Hirokazu Kore-eda broke his long tradition of attending TIFF premieres last year for Shoplifters because he was busy preparing The Truth—his first film made and set outside of Japan, with an international cast that includes screen titans Catherine Deneuve, Juliette Binoche and Ethan Hawke. A recipe, by all accounts, for success after his Palme d’Or glory. And yet there is an overfamiliarity that permeates this narrative, focused as it is on a brittle mother-daughter relationship that is recontextualized (rather too bluntly) in a film-within-the-film being shot with Deneuve’s character, an aging screen actress named Fabienne who has just published her subjectively embellished new memoir. These meta devices, be they nested counternarratives or semi-fictional books, are best used when the story being told needs to metamorphize outwards and be given new scope; unfortunately, the tale Kore-eda is trying to tell is unable to shift away from first gear because everything is largely played on the surface. Accusations of dishonesty, muddled recollections, and the imperiling of objective memorializing for the sake of celebrity and entertainment are all laid out plainly in words and deeds, leaving little for us to imagine or speculate on too exhaustively. And for a story that is, above all these things, trying to rekindle the storge between Deneuve’s Fabienne and Binoche’s Lumir after years of estrangement, there is something rote in the path it takes, which is full of the usual acrimonious confrontations and teary-eyed confessions that mark films of this nature.
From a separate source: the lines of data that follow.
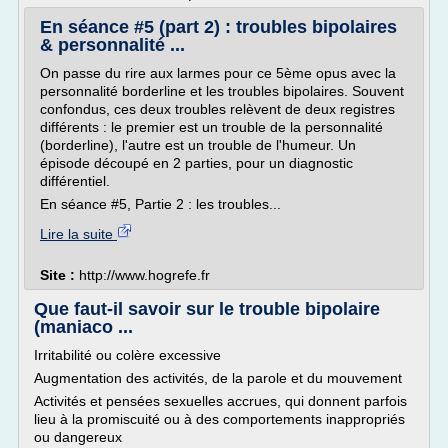
En séance #5 (part 2) : troubles bipolaires
& personnalité ...
On passe du rire aux larmes pour ce 5ème opus avec la
personnalité borderline et les troubles bipolaires. Souvent
confondus, ces deux troubles relèvent de deux registres
différents : le premier est un trouble de la personnalité
(borderline), l'autre est un trouble de l'humeur. Un
épisode découpé en 2 parties, pour un diagnostic
différentiel.
En séance #5, Partie 2 : les troubles...
Lire la suite
Site :
http://www.hogrefe.fr
Que faut-il savoir sur le trouble bipolaire
(maniaco ...
Irritabilité ou colère excessive
Augmentation des activités, de la parole et du mouvement
Activités et pensées sexuelles accrues, qui donnent parfois
lieu à la promiscuité ou à des comportements inappropriés
ou dangereux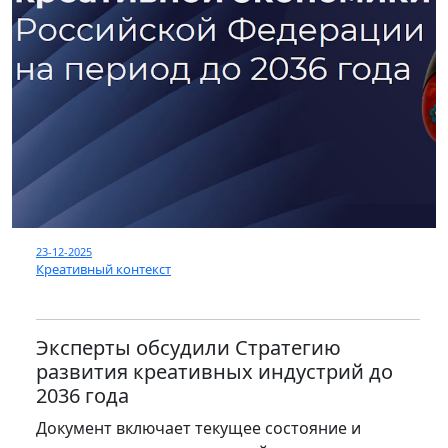
23-12-2025
Креативный контекст
Эксперты обсудили Стратегию
развития креативных индустрий до
2036 года
Документ включает текущее состояние и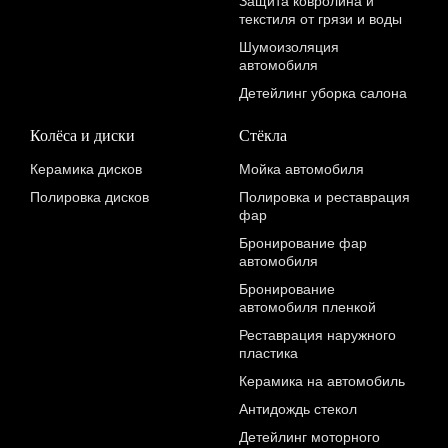
Защита ковролина и
текстиля от грязи и воды
Шумоизоляция
автомобиля
Детейлинг уборка салона
Колёса и диски
Стёкла
Керамика дисков
Мойка автомобиля
Полировка дисков
Полировка и реставрация
фар
Бронирование фар
автомобиля
Бронирование
автомобиля пленкой
Реставрация наружного
пластика
Керамика на автомобиль
Антидождь стекол
Детейлинг моторного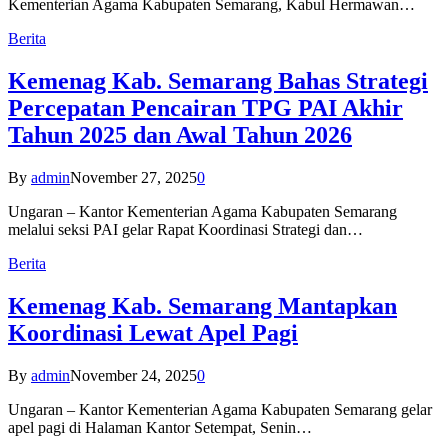
Kementerian Agama Kabupaten Semarang, Kabul Hermawan…
Berita
Kemenag Kab. Semarang Bahas Strategi
Percepatan Pencairan TPG PAI Akhir
Tahun 2025 dan Awal Tahun 2026
By
admin
November 27, 2025
0
Ungaran – Kantor Kementerian Agama Kabupaten Semarang
melalui seksi PAI gelar Rapat Koordinasi Strategi dan…
Berita
Kemenag Kab. Semarang Mantapkan
Koordinasi Lewat Apel Pagi
By
admin
November 24, 2025
0
Ungaran – Kantor Kementerian Agama Kabupaten Semarang gelar
apel pagi di Halaman Kantor Setempat, Senin…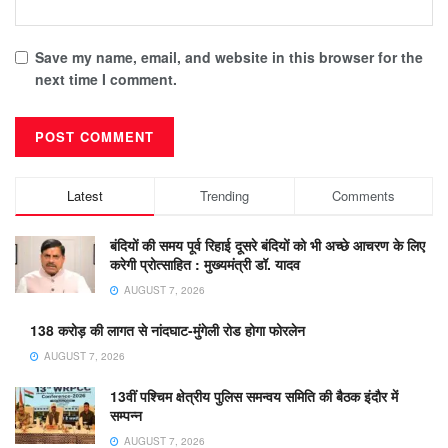
Save my name, email, and website in this browser for the
next time I comment.
Latest
Trending
Comments
बंदियों की समय पूर्व रिहाई दूसरे बंदियों को भी अच्छे आचरण के लिए
करेगी प्रोत्साहित : मुख्यमंत्री डॉ. यादव
AUGUST 7, 2026
138 करोड़ की लागत से नांदघाट-मुंगेली रोड होगा फोरलेन
AUGUST 7, 2026
13वीं पश्चिम क्षेत्रीय पुलिस समन्वय समिति की बैठक इंदौर में
सम्पन्न
AUGUST 7, 2026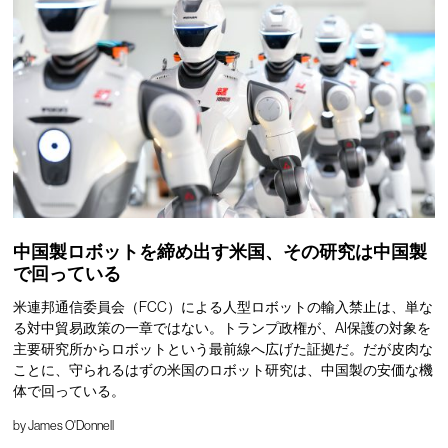
中国製ロボットを締め出す米国、その研究は中国製
で回っている
米連邦通信委員会（FCC）による人型ロボットの輸入禁止は、単な
る対中貿易政策の一章ではない。トランプ政権が、AI保護の対象を
主要研究所からロボットという最前線へ広げた証拠だ。だが皮肉な
ことに、守られるはずの米国のロボット研究は、中国製の安価な機
体で回っている。
by
James O'Donnell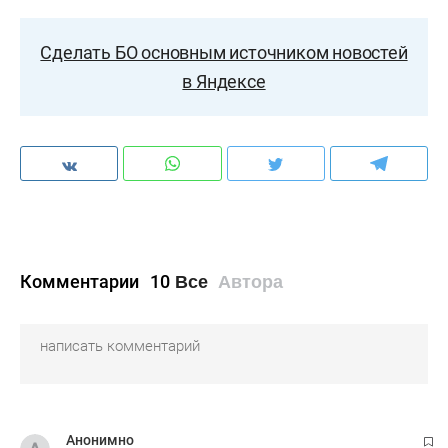
Сделать БО основным источником новостей
в Яндексе
Комментарии
10
Все
Автора
Анонимно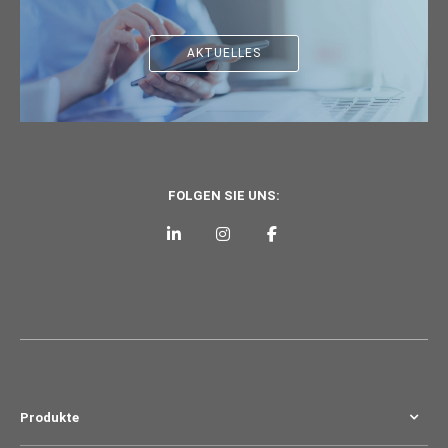
AKTUELLES
FOLGEN SIE UNS:
Produkte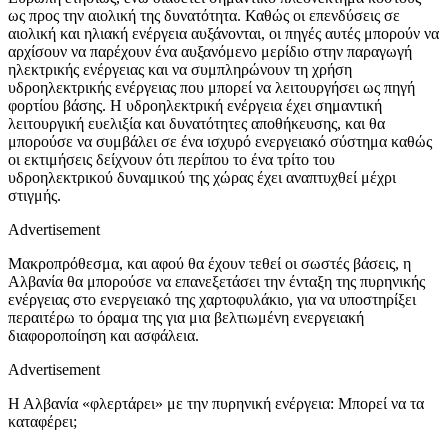
ως προς την αιολική της δυνατότητα. Καθώς οι επενδύσεις σε
αιολική και ηλιακή ενέργεια αυξάνονται, οι πηγές αυτές μπορούν να
αρχίσουν να παρέχουν ένα αυξανόμενο μερίδιο στην παραγωγή
ηλεκτρικής ενέργειας και να συμπληρώνουν τη χρήση
υδροηλεκτρικής ενέργειας που μπορεί να λειτουργήσει ως πηγή
φορτίου βάσης. Η υδροηλεκτρική ενέργεια έχει σημαντική
λειτουργική ευελιξία και δυνατότητες αποθήκευσης, και θα
μπορούσε να συμβάλει σε ένα ισχυρό ενεργειακό σύστημα καθώς
οι εκτιμήσεις δείχνουν ότι περίπου το ένα τρίτο του
υδροηλεκτρικού δυναμικού της χώρας έχει αναπτυχθεί μέχρι
στιγμής.
Advertisement
Μακροπρόθεσμα, και αφού θα έχουν τεθεί οι σωστές βάσεις, η
Αλβανία θα μπορούσε να επανεξετάσει την ένταξη της πυρηνικής
ενέργειας στο ενεργειακό της χαρτοφυλάκιο, για να υποστηρίξει
περαιτέρω το όραμα της για μια βελτιωμένη ενεργειακή
διαφοροποίηση και ασφάλεια.
Advertisement
Η Αλβανία «φλερτάρει» με την πυρηνική ενέργεια: Μπορεί να τα
καταφέρει;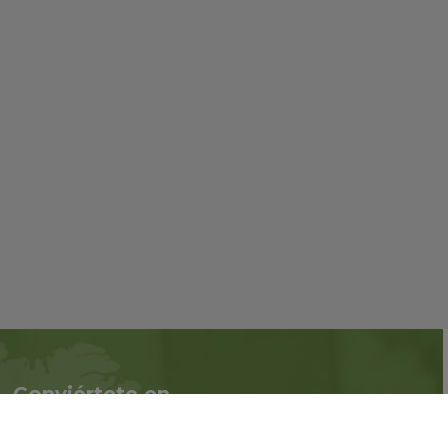
Conviértete en
Síguenos en redes
asociado
sociales::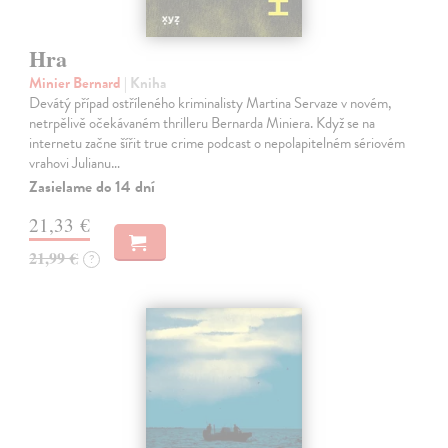
Hra
Minier Bernard
| Kniha
Devátý případ ostříleného kriminalisty Martina Servaze v novém,
netrpělivě očekávaném thrilleru Bernarda Miniera. Když se na
internetu začne šířit true crime podcast o nepolapitelném sériovém
vrahovi Julianu…
Zasielame do 14 dní
21,33 €
21,99 €
?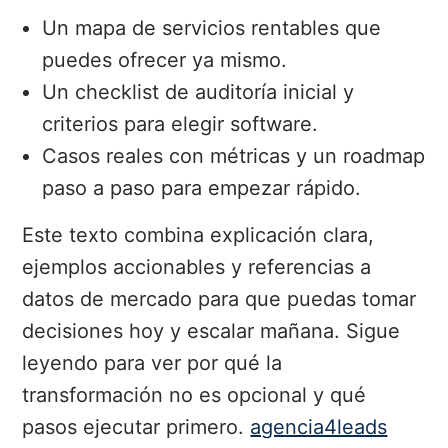
Un mapa de servicios rentables que
puedes ofrecer ya mismo.
Un checklist de auditoría inicial y
criterios para elegir software.
Casos reales con métricas y un roadmap
paso a paso para empezar rápido.
Este texto combina explicación clara,
ejemplos accionables y referencias a
datos de mercado para que puedas tomar
decisiones hoy y escalar mañana. Sigue
leyendo para ver por qué la
transformación no es opcional y qué
pasos ejecutar primero.
agencia4leads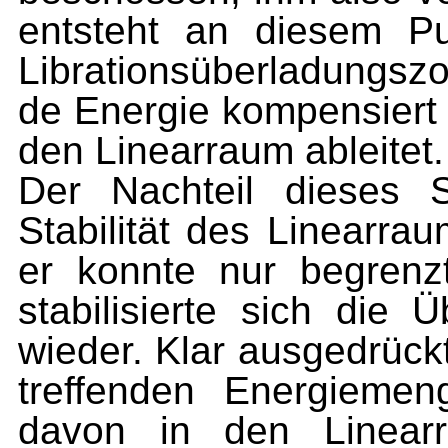
entsteht an die­sem P
Librationsüberladungszo
de Energie kompensiert
den Linearraum ableitet.
Der Nachteil dieses S
Stabilität des Linearrau
er konnte nur begrenz
stabilisierte sich die
wieder. Klar ausgedrück
treffenden Energieme
davon in den Linearr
It’s an expectedness that not even the efforts of Deneuve and Binoche can forego, so that the ending of implied togetherness within the greenery of France feels altogether hollow.
There is no denying the fun in watching Deneuve’s diva throw shade at her contemporaries (or, for that matter, Hawke as her inoffensive American son-in-law, who is otherwise wasted in his thankless role). In fact, most of the fun in this is in Deneuve’s barbed dialogue and withering retorts, which come with campy flourishes at every turn. The compassion with which Binoche injects Lumir is also a welcome tonic, but frankly none of the cast can save what is otherwise a banal and uninspired screenplay that feels like a lesser patchwork of ideas stitched together out of other, more superior sources. A few revisions could have yielded something better, though it’s too late for that now. What remains is a film that is distinctly, decidedly unremarkable.
The Truth had its North American premiere at TIFF in the Special Presentations programme on September 9, 2019.